By Super Neuro
In criminal detective movies and TV dramas, we often see the appearance of "handwriting identification experts". These people will make a preliminary judgment on a person's identity, age, and mentality based on the handwriting left at the scene.
Now, AI can be used to directly determine the writer’s nationality, thus eliminating the need for more investigation and evidence collection work.
In the 1980s, a so-called Nazi collector came to a German publishing house with 60 copies of "Hitler's Diaries."
The publisher bought the diaries for $2.3 million and sold the reprint rights to several foreign newspapers.
The Times invited several experts to examine a copy of Hitler's handwriting, and the experts concluded that it was real! This is Hitler's handwriting!
However, subsequent ultraviolet testing revealed the presence of a special ingredient in the paper of this set of diaries, which was actually only used in 1954.
This set of diaries is definitely a forgery, so are the experts’ handwriting identification results also wrong?
In fact, no, the final investigation found that the real data sets used for comparison, the so-called "manuscripts", were actually forged by the fraudulent collector.
Handwriting identification is important
Handwriting is a special trace that can reflect a person's unique writing habits. Handwriting identification is to compare and identify two or more parts of notes to determine whether they are written by the same person.
Handwriting identification is also often used to deal with disputes over artworks, contracts, wills, etc.Now, AI can be used to directly conduct handwriting identification to confirm nationality.
Currently only targeting five countries
Through this algorithm, AI can analyze a person's handwritten English text to determine their nationality.
Currently, this technology can only determine whether the nationality of the participants belongs to the five countries of Malaysia, Iran, China, Bangladesh and India.
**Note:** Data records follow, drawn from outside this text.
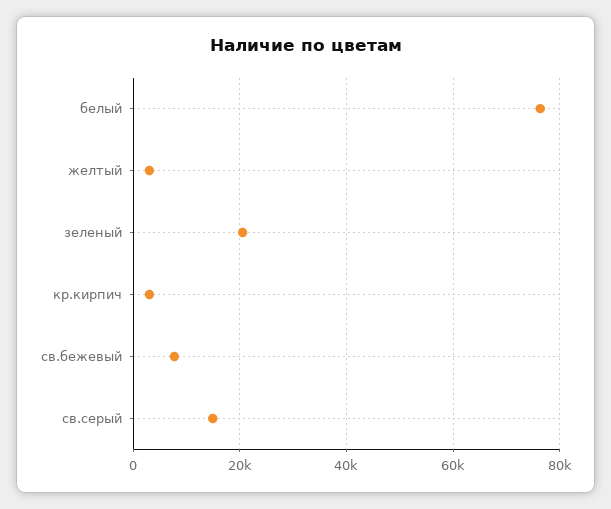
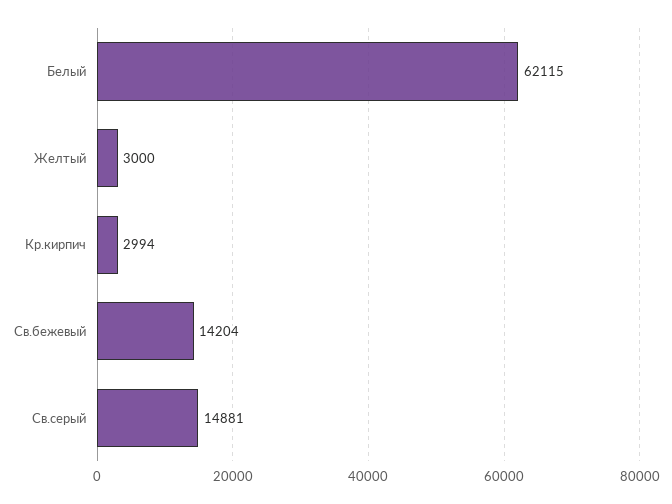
белый: 76000 -> 62115
зеленый: 20000 -> none
св.бежевый: 8000 -> 14204

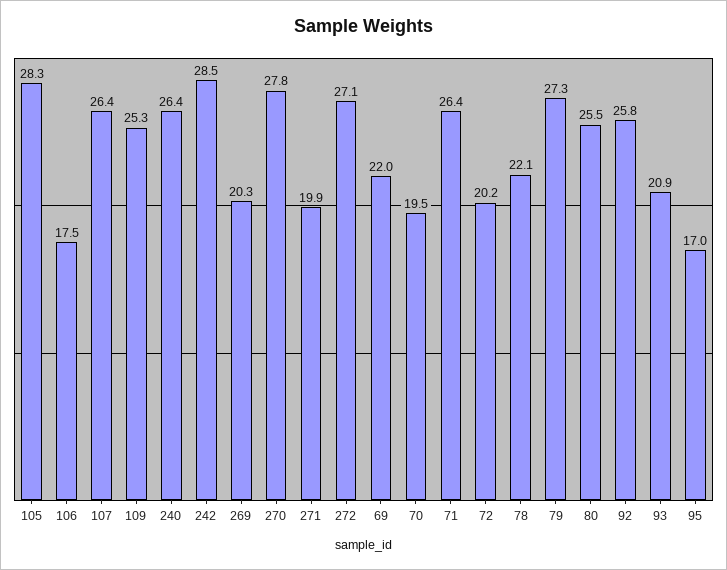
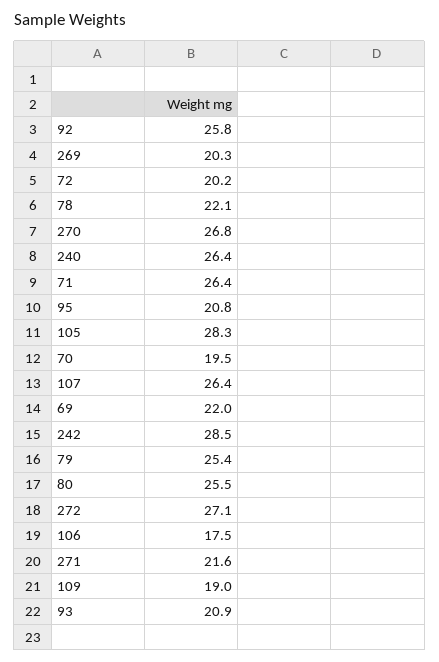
109: 25.3 -> 19
270: 27.8 -> 26.8
271: 19.9 -> 21.6
79: 27.3 -> 25.4
95: 17 -> 20.8

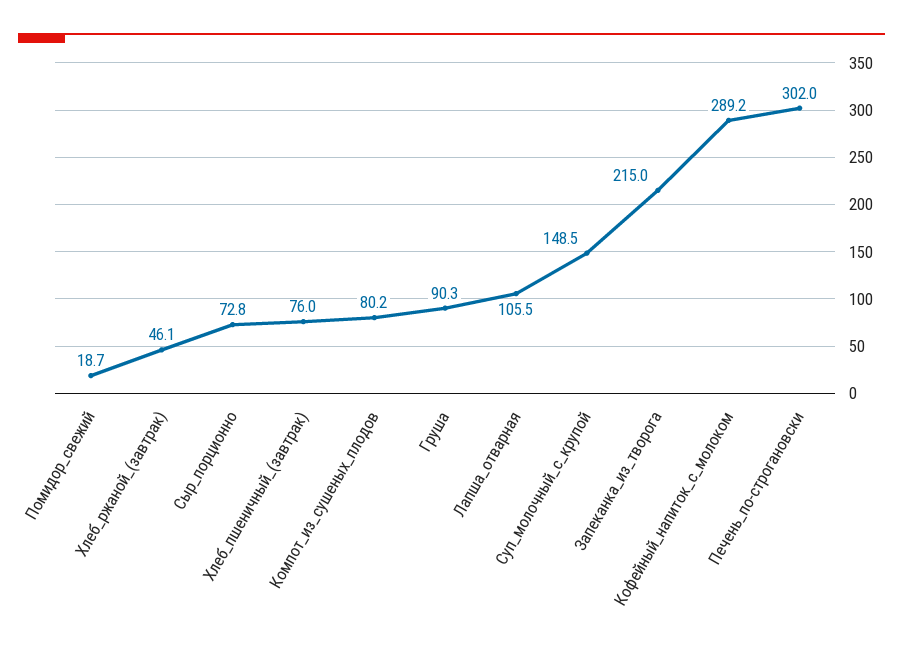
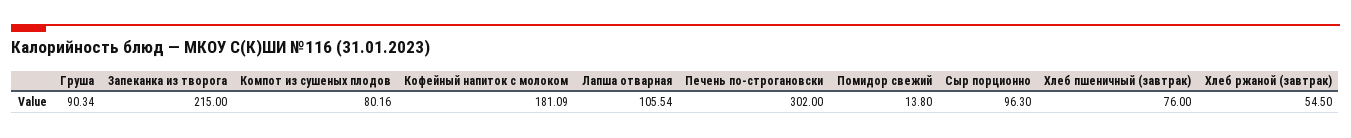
Помидор_свежий: 18.7 -> 13.8
Хлеб_ржаной_(завтрак): 46.1 -> 54.5
Сыр_порционно: 72.8 -> 96.3
Суп_молочный_с_крупой: 148.5 -> none
Кофейный_напиток_с_молоком: 289.2 -> 181.09

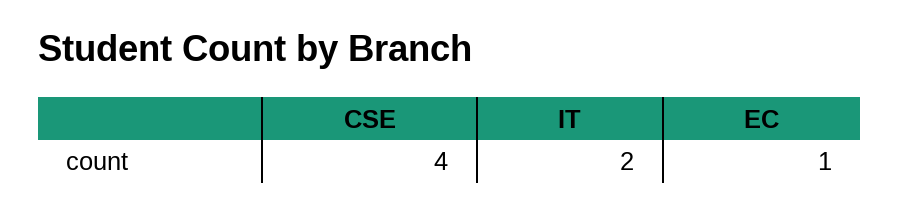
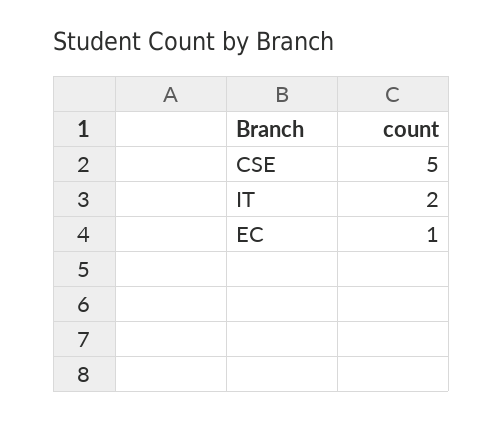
CSE: 4 -> 5

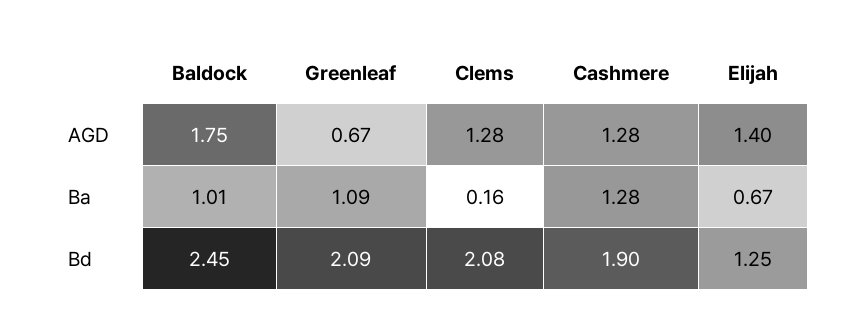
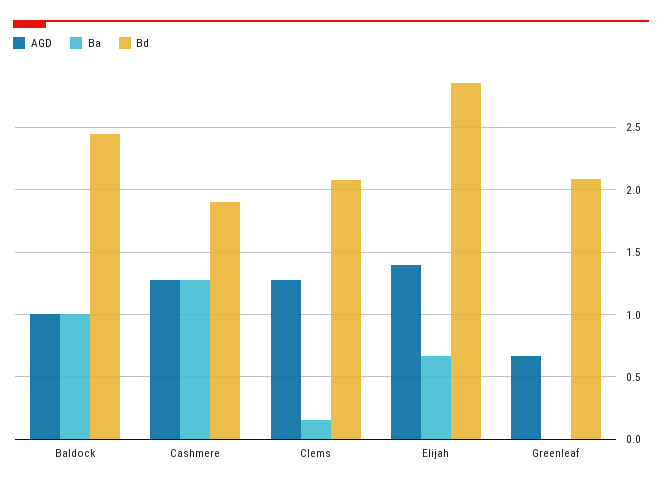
AGD, Baldock: 1.75 -> 1
Ba, Greenleaf: 1.09 -> 0
Bd, Elijah: 1.25 -> 2.85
The researchers selected 100 people from these countries as experimental subjects and asked them to handwrite a 500-line English article as a data set for machine learning.
Through a tool called "Cloud Of Line Distribution (COLD)",The researchers were able to break down each letter into lines and determine their nationality by measuring how straight or curvy the lines were.
Experiments have shown that COLD is well compatible with machine learning algorithms. It is more effective than most existing methods in determining nationality, and the prediction accuracy for some countries has been more than doubled.
The writing habits of different countries are the key for COLD to determine nationality.
for exampleChinese people are used to writing in square characters and use straighter lines when writing English letters, while Indians are used to writing with curves, so there are more curved parts when spelling letters.
How does COLD work?
COLD is a tool specifically used for text analysis. In addition to its application in handwriting analysis, it is also widely used for arbitrary text detection in fields such as videos and license plate images.
This method can analyze text features, then classify the text based on random forests and generate dense points in the corresponding polar coordinate domain.
These points are not randomly distributed, but are infinitely close to the country with the greatest similarity. Therefore, as the distribution of characters changes, the distribution of nationals will also change. As long as the data is rich enough, it is easy to draw conclusions through SVM (Support Vector Machine).
The results of AI analysis cannot be fully trusted
Previously, we rarely heard about research on handwriting analysis, perhaps because its application scenarios had not been determined.
However, researchers from China, India and Malaysia believe that the technology can help police conduct criminal investigations and is more effective than general image recognition technology.
Traditional forensic identification method
In fact, the police have already used biometric technology in many areas of investigation, and face recognition is one of the most commonly used methods. The emergence of handwriting recognition will also become a powerful supplement to this technology to a certain extent.
However, this technology is still in the experimental stage, and whether it can be used in actual scenarios remains to be considered.
Like most biometric technologies, handwriting recognition faces some of the privacy or civil rights issues raised by this or similar technologies.
In addition, how to ensure that the data used for machine learning does not make wrong decisions due to bias is also a problem that needs to be solved urgently.